***** Material shown
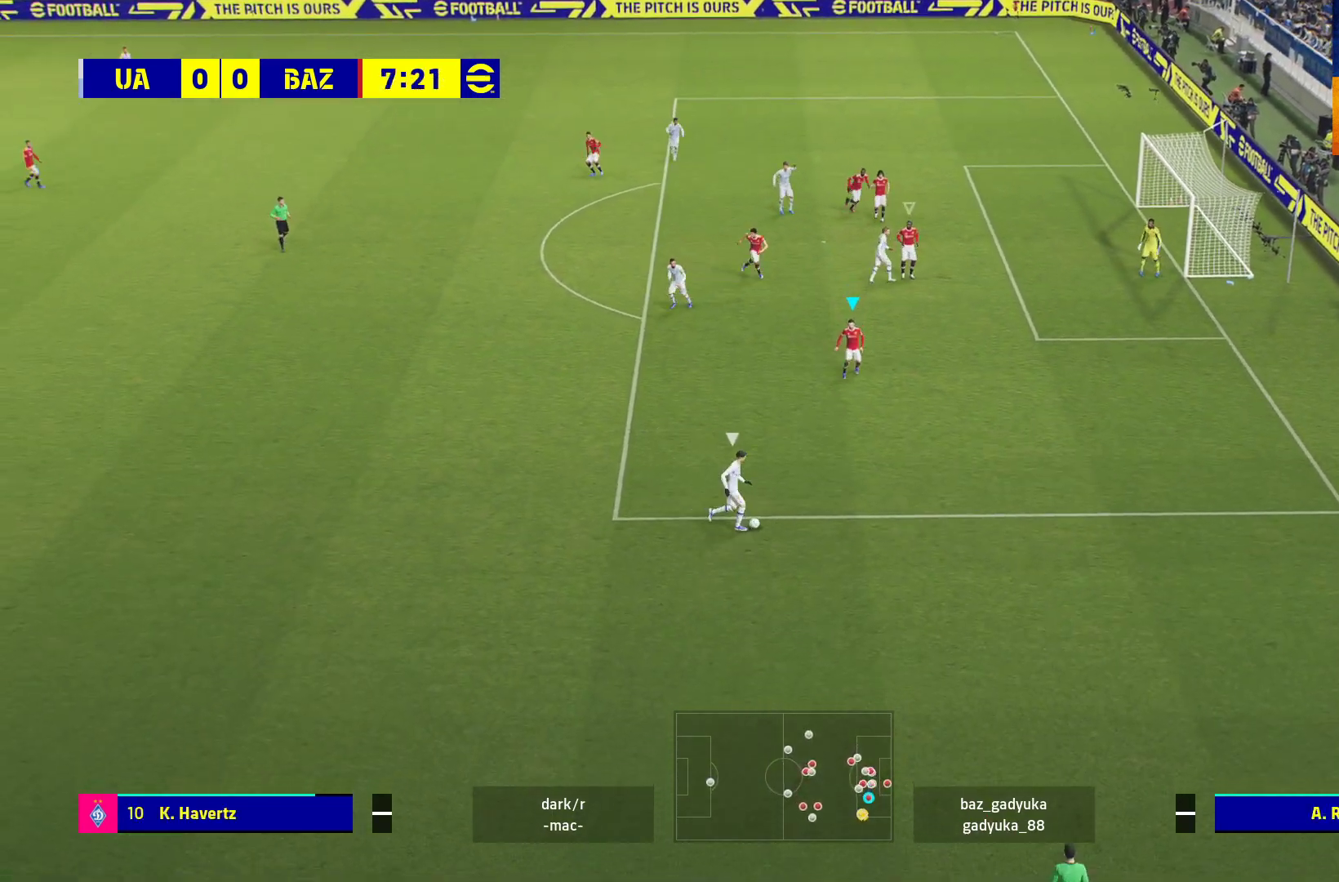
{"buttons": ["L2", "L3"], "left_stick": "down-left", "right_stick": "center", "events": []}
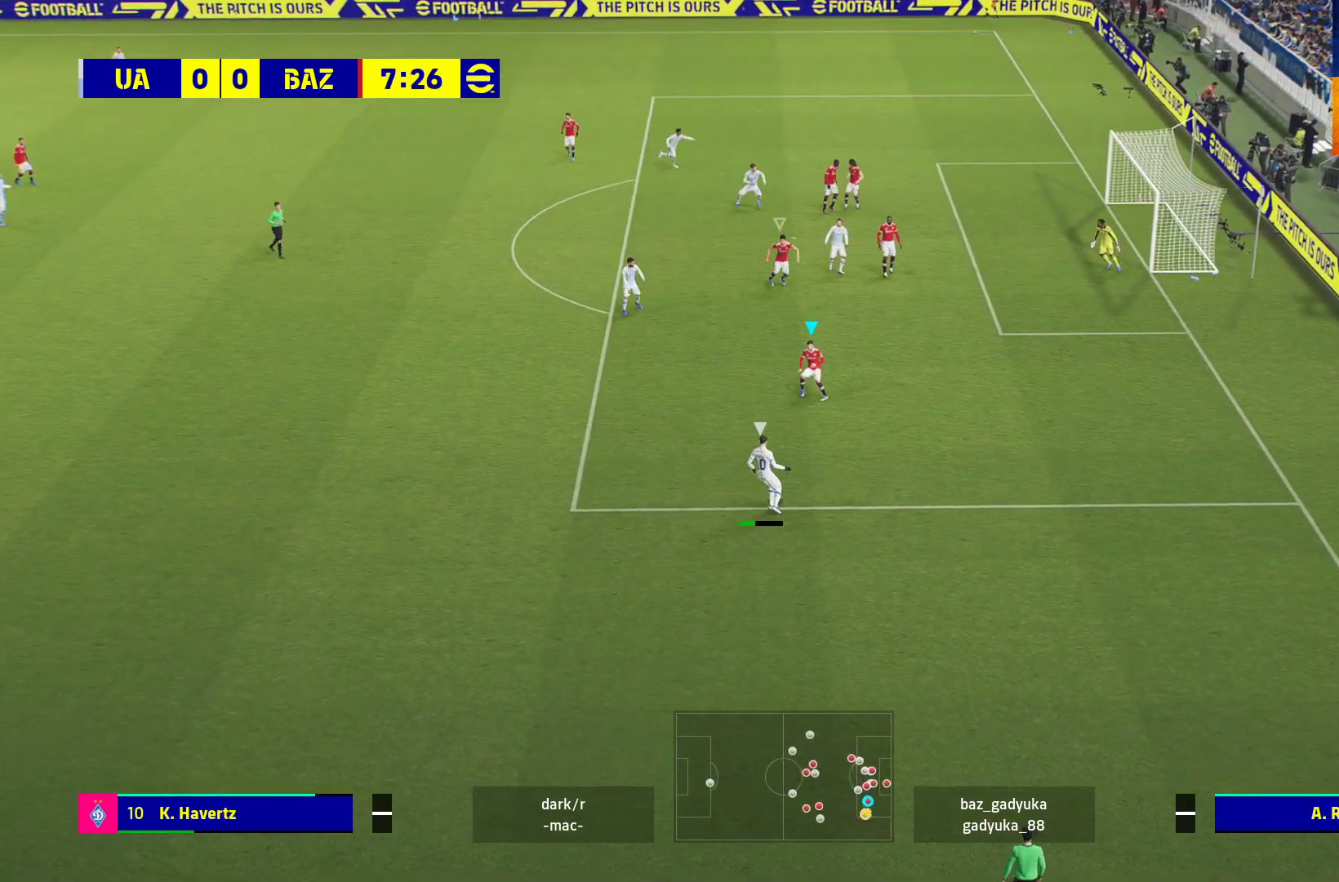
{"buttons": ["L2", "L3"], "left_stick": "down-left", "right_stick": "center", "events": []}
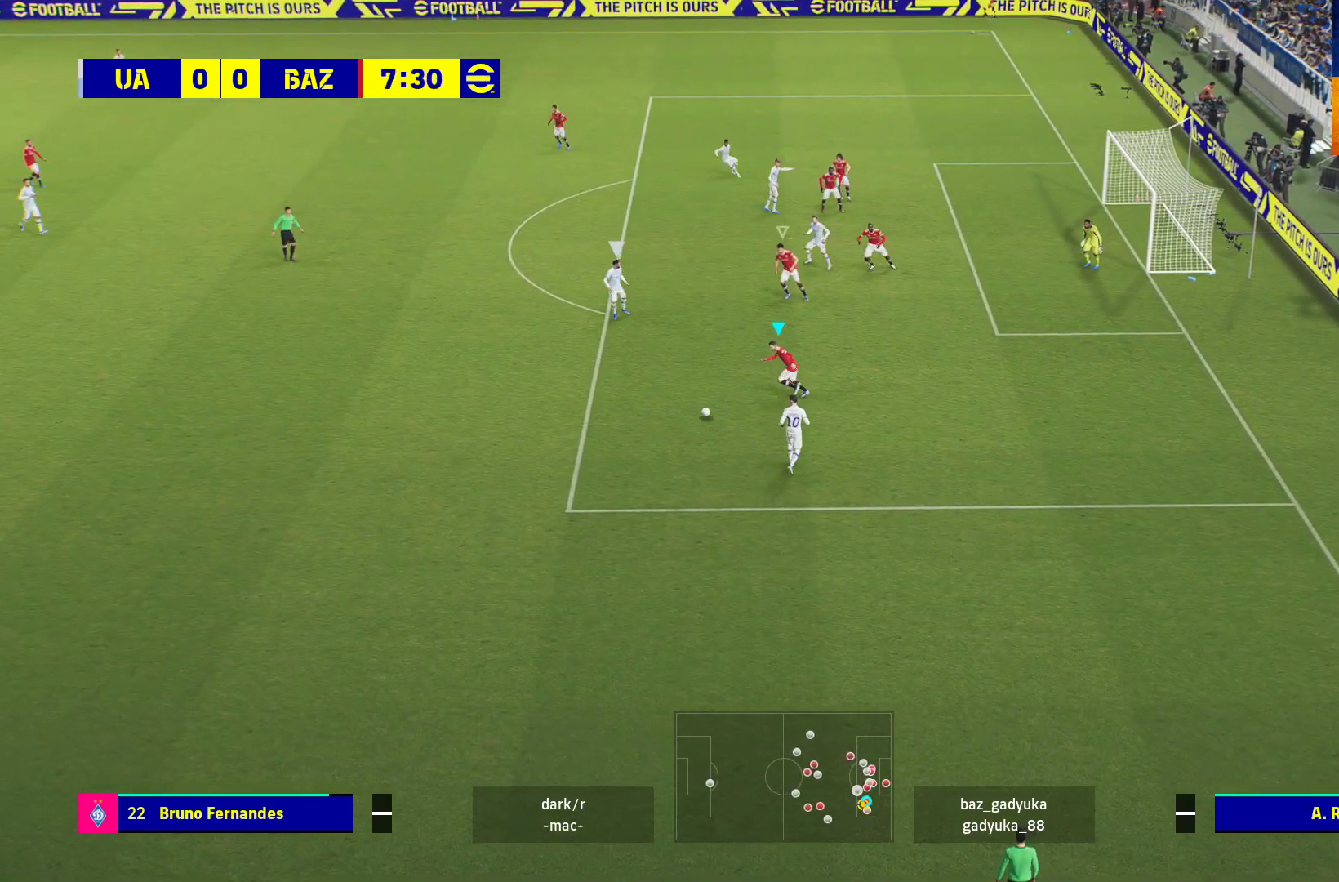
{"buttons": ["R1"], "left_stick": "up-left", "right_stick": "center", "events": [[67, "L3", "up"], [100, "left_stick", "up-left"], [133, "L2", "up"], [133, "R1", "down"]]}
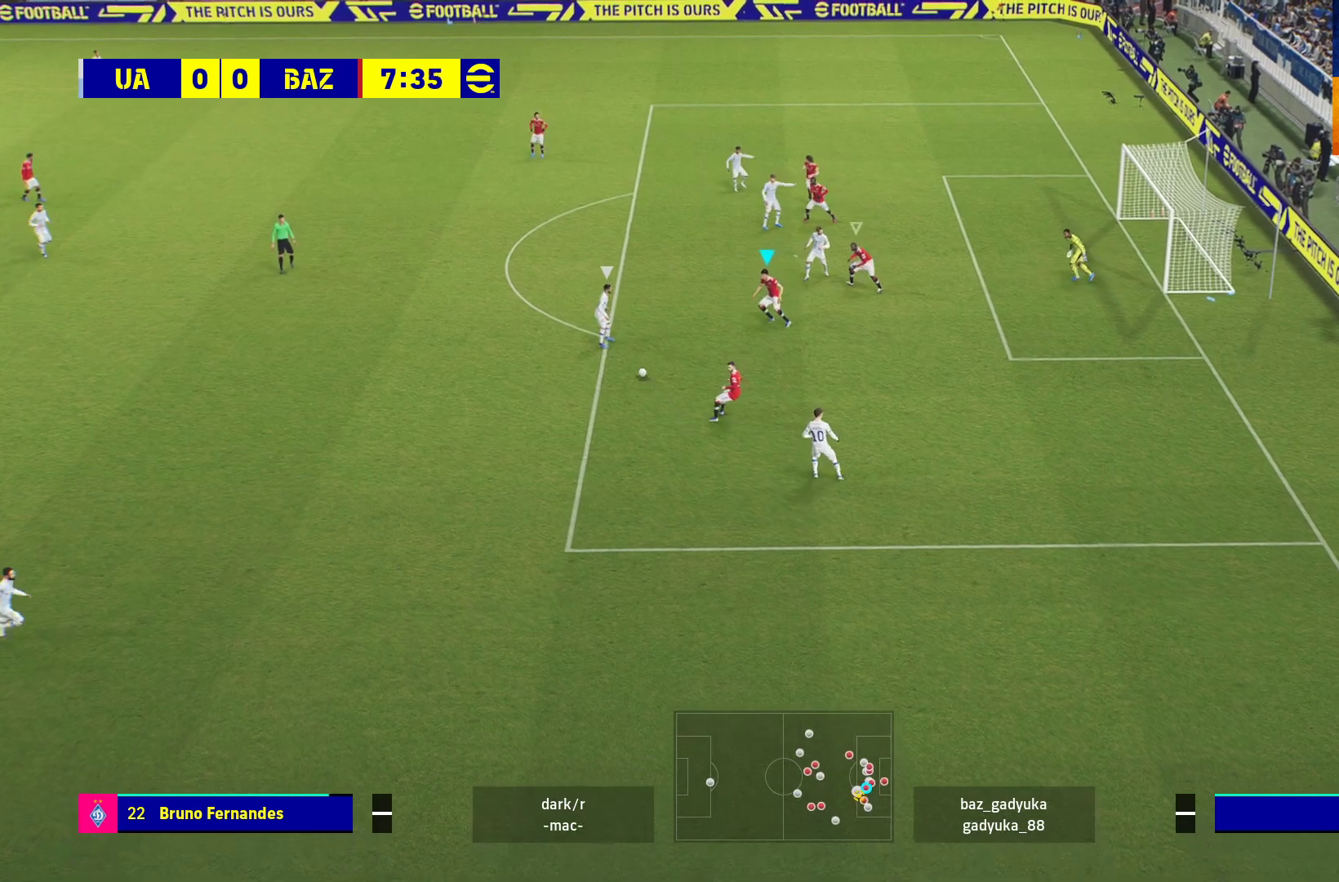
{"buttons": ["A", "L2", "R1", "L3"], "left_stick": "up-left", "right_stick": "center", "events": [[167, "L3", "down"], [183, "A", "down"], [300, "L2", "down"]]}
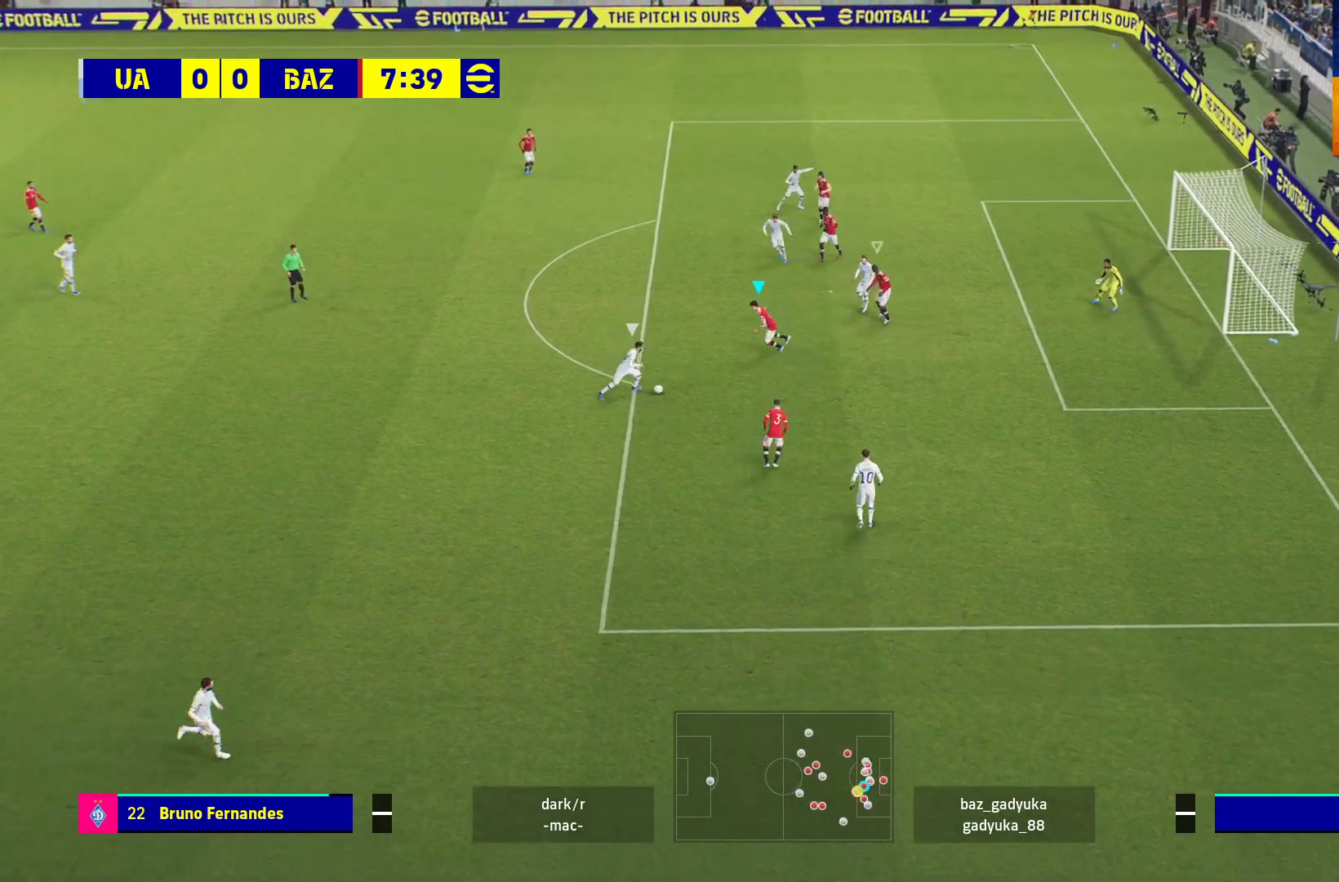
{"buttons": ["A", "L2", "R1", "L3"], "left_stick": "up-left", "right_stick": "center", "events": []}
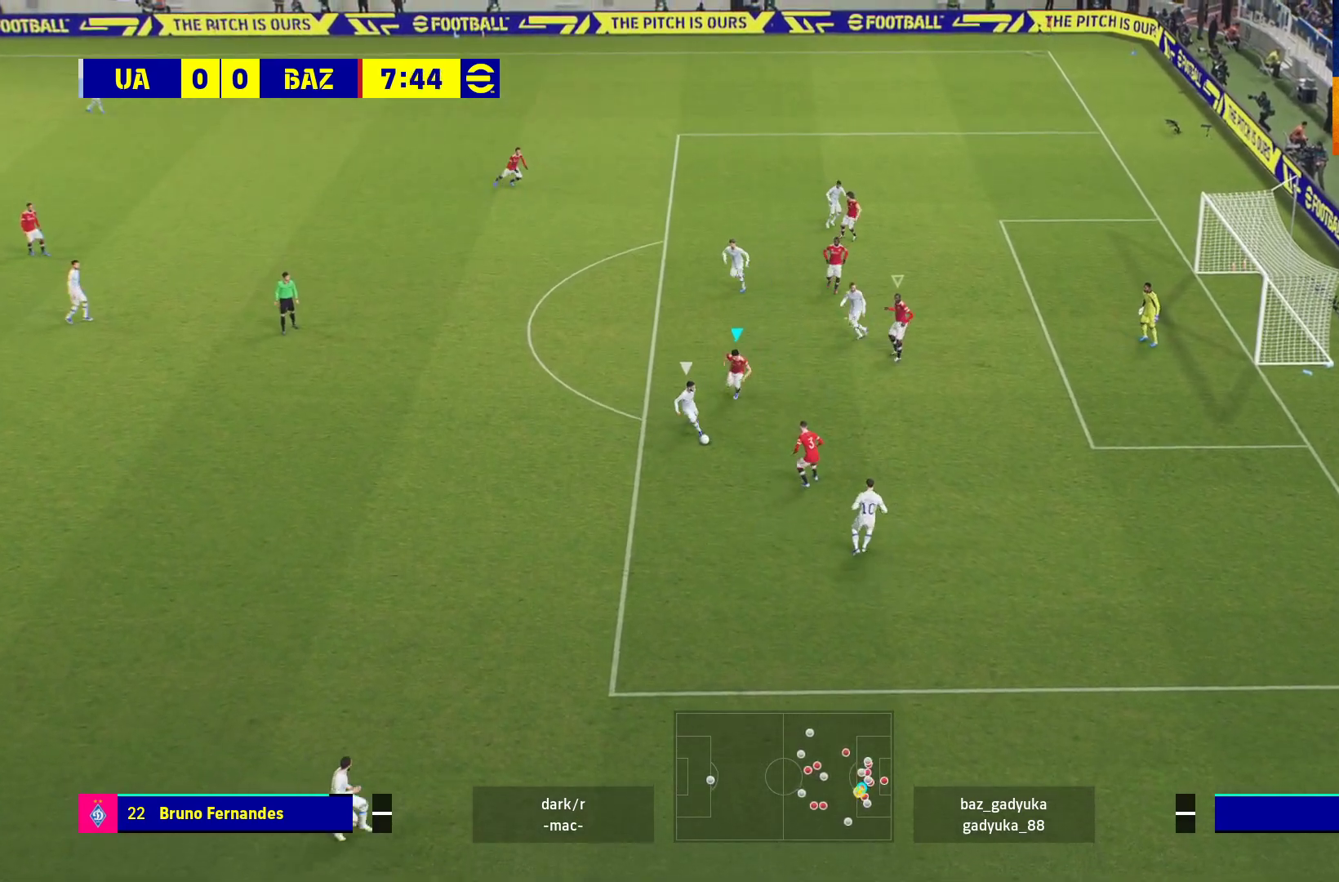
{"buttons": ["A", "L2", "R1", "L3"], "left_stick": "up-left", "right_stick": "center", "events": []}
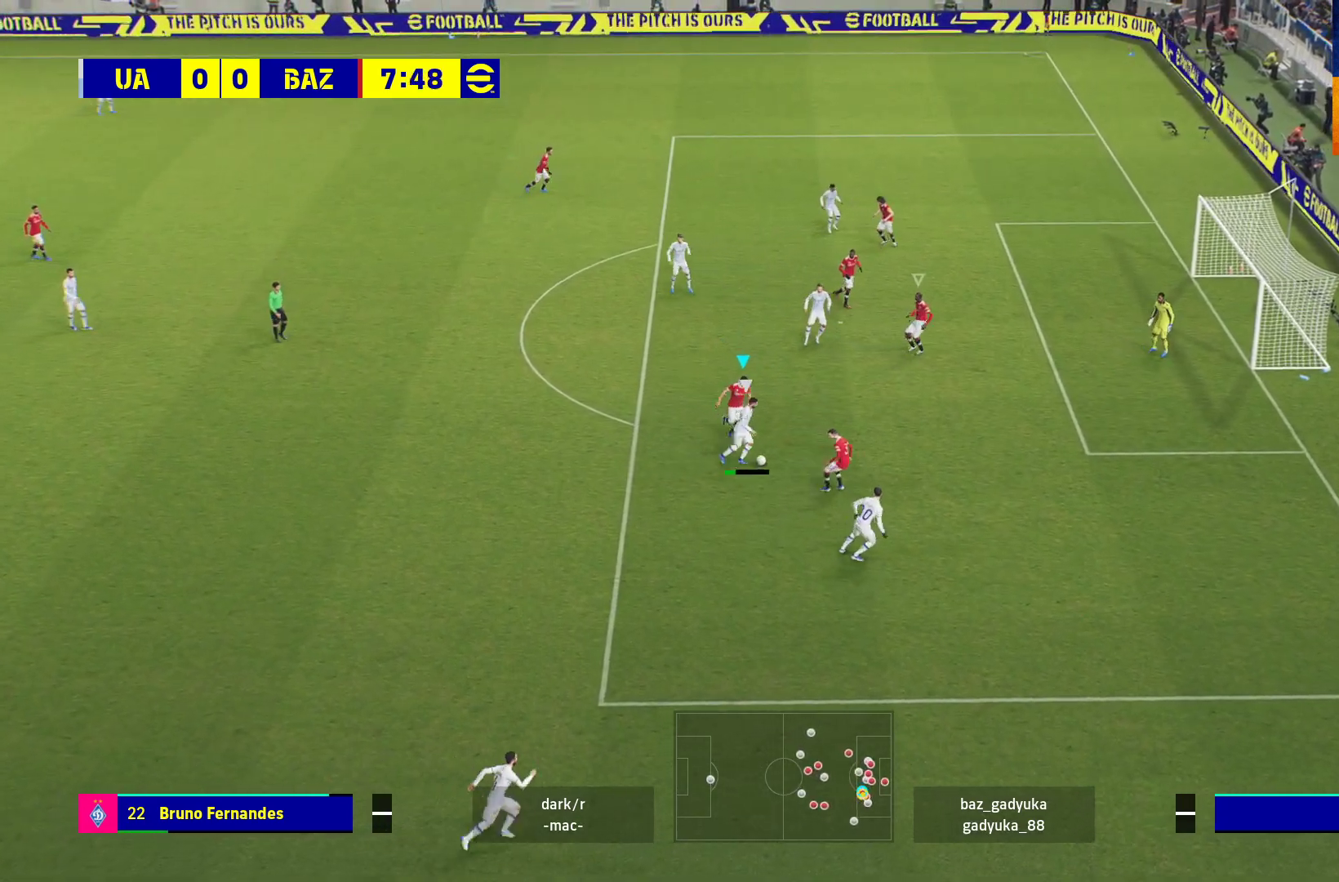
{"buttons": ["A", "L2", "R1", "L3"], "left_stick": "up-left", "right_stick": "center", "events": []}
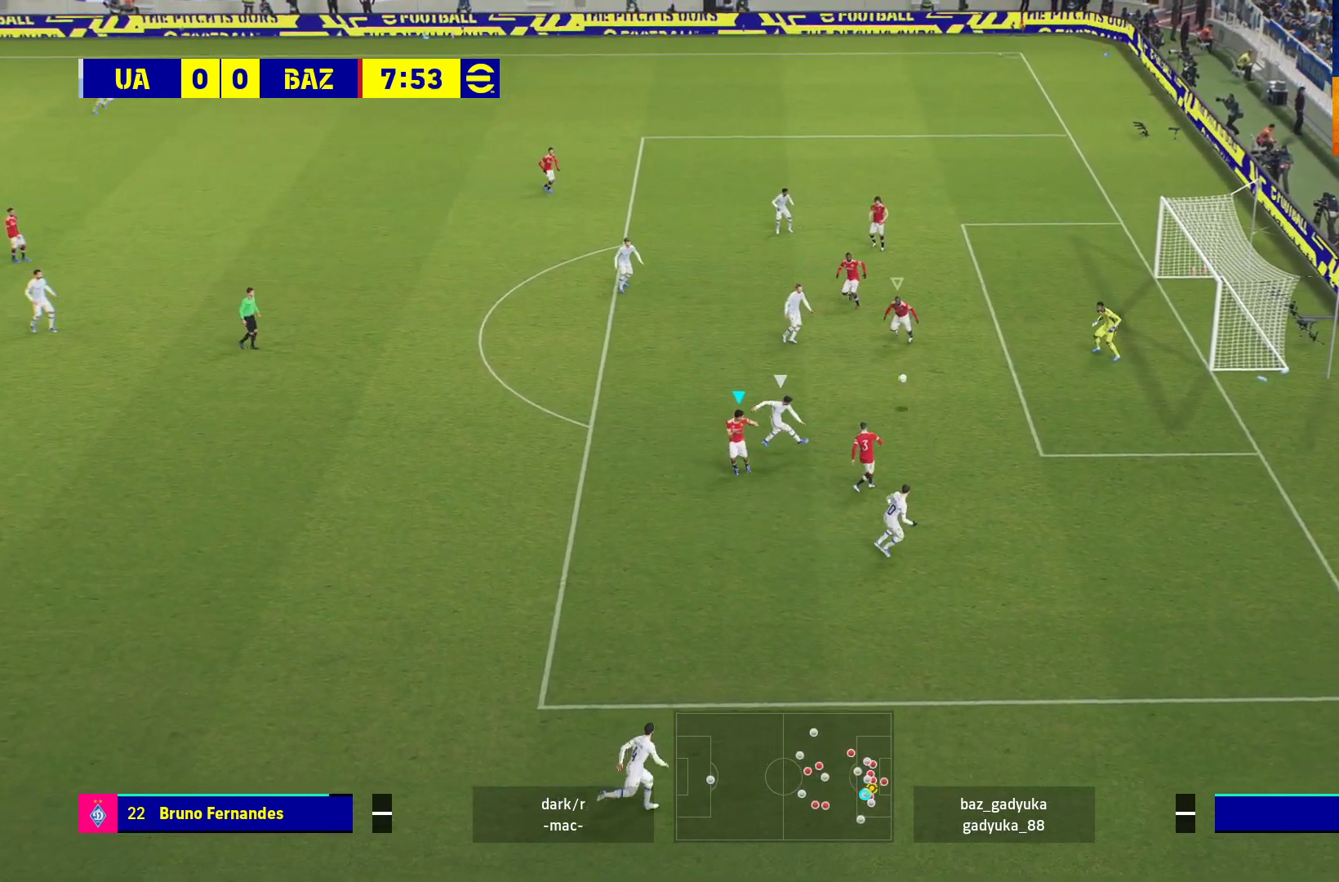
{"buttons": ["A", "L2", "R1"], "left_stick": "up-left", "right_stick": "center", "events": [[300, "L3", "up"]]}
**********
● **What is required**
Take from the entries every line that has the string "down".

● **Result of the task**
{"buttons": ["L2", "L3"], "left_stick": "down-left", "right_stick": "center", "events": []}
{"buttons": ["L2", "L3"], "left_stick": "down-left", "right_stick": "center", "events": []}
{"buttons": ["R1"], "left_stick": "up-left", "right_stick": "center", "events": [[67, "L3", "up"], [100, "left_stick", "up-left"], [133, "L2", "up"], [133, "R1", "down"]]}
{"buttons": ["A", "L2", "R1", "L3"], "left_stick": "up-left", "right_stick": "center", "events": [[167, "L3", "down"], [183, "A", "down"], [300, "L2", "down"]]}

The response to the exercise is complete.